((
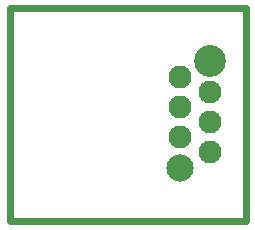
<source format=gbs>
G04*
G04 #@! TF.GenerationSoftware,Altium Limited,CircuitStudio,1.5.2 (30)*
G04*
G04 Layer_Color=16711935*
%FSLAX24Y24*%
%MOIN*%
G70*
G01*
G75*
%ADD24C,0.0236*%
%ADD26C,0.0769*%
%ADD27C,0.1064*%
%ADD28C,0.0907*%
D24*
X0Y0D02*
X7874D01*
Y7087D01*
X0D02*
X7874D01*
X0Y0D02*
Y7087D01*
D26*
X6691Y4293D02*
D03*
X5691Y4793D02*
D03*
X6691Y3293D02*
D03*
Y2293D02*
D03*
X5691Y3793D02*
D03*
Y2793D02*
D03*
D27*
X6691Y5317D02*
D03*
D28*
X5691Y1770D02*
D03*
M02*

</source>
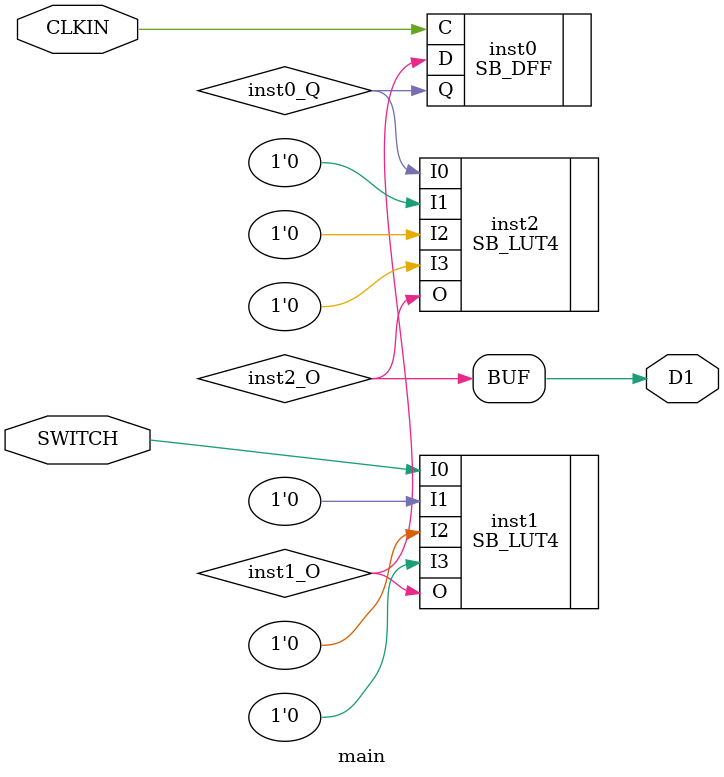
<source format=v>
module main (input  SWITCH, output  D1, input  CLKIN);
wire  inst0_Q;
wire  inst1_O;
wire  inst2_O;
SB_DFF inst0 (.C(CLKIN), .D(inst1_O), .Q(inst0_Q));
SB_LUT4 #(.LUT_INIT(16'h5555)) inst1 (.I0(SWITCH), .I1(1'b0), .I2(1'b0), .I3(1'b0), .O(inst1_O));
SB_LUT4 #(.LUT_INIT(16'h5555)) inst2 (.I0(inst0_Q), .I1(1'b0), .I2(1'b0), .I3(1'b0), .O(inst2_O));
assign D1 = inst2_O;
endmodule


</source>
))
((
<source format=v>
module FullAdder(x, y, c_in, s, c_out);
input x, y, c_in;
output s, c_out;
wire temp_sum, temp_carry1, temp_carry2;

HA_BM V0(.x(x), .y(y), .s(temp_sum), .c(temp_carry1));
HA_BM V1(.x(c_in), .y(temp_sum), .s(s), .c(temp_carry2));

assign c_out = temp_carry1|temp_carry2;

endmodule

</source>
))
((
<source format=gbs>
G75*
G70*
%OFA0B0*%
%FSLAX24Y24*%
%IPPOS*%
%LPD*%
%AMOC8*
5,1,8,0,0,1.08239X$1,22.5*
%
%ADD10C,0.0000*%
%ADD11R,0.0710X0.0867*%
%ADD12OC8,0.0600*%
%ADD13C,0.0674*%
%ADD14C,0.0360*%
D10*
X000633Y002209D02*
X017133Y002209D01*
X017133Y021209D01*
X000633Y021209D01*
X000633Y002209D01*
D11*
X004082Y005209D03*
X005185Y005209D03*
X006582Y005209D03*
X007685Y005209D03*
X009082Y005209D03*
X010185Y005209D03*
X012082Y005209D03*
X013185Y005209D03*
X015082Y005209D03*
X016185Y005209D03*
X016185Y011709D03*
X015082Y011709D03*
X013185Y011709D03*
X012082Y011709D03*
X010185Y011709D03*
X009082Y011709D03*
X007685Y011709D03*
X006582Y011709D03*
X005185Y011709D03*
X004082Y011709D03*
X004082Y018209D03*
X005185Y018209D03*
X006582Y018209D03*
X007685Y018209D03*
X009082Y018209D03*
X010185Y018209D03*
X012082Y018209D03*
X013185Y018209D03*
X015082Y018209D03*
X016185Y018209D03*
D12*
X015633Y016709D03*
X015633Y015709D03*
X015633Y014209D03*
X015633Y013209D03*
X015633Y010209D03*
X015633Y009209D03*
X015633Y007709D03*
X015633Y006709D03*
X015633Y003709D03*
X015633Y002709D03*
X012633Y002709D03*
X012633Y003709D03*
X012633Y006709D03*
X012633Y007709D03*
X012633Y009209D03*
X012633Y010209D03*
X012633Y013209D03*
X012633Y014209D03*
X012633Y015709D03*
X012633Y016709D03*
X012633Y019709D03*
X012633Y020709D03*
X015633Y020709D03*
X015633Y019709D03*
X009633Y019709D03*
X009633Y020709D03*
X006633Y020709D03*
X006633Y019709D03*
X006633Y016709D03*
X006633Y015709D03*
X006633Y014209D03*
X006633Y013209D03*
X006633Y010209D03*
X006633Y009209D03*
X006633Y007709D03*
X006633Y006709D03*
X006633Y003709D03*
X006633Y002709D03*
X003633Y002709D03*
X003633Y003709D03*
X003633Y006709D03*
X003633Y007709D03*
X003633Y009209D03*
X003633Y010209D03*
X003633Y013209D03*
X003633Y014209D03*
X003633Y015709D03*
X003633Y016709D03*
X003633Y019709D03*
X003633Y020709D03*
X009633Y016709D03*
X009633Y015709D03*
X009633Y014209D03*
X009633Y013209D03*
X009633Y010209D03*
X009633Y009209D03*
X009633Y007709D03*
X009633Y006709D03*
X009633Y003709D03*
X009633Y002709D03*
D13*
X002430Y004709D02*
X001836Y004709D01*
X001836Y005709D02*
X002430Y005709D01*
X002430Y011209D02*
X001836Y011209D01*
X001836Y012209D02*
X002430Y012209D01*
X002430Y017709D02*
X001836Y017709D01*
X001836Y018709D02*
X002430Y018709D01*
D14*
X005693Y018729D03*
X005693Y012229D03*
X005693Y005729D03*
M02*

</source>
))
#### What you will do:
Would you please repeat only the lines above, beginning at the one that has "G04 #@! TF.GenerationSoftware,Altium" and stopping after the one that has "module main (input", exactly and with no pictures?

#### Reply:
G04 #@! TF.GenerationSoftware,Altium Limited,CircuitStudio,1.5.2 (30)*
G04*
G04 Layer_Color=16711935*
%FSLAX24Y24*%
%MOIN*%
G70*
G01*
G75*
%ADD24C,0.0236*%
%ADD26C,0.0769*%
%ADD27C,0.1064*%
%ADD28C,0.0907*%
D24*
X0Y0D02*
X7874D01*
Y7087D01*
X0D02*
X7874D01*
X0Y0D02*
Y7087D01*
D26*
X6691Y4293D02*
D03*
X5691Y4793D02*
D03*
X6691Y3293D02*
D03*
Y2293D02*
D03*
X5691Y3793D02*
D03*
Y2793D02*
D03*
D27*
X6691Y5317D02*
D03*
D28*
X5691Y1770D02*
D03*
M02*

</source>
<source format=v>
module main (input  SWITCH, output  D1, input  CLKIN);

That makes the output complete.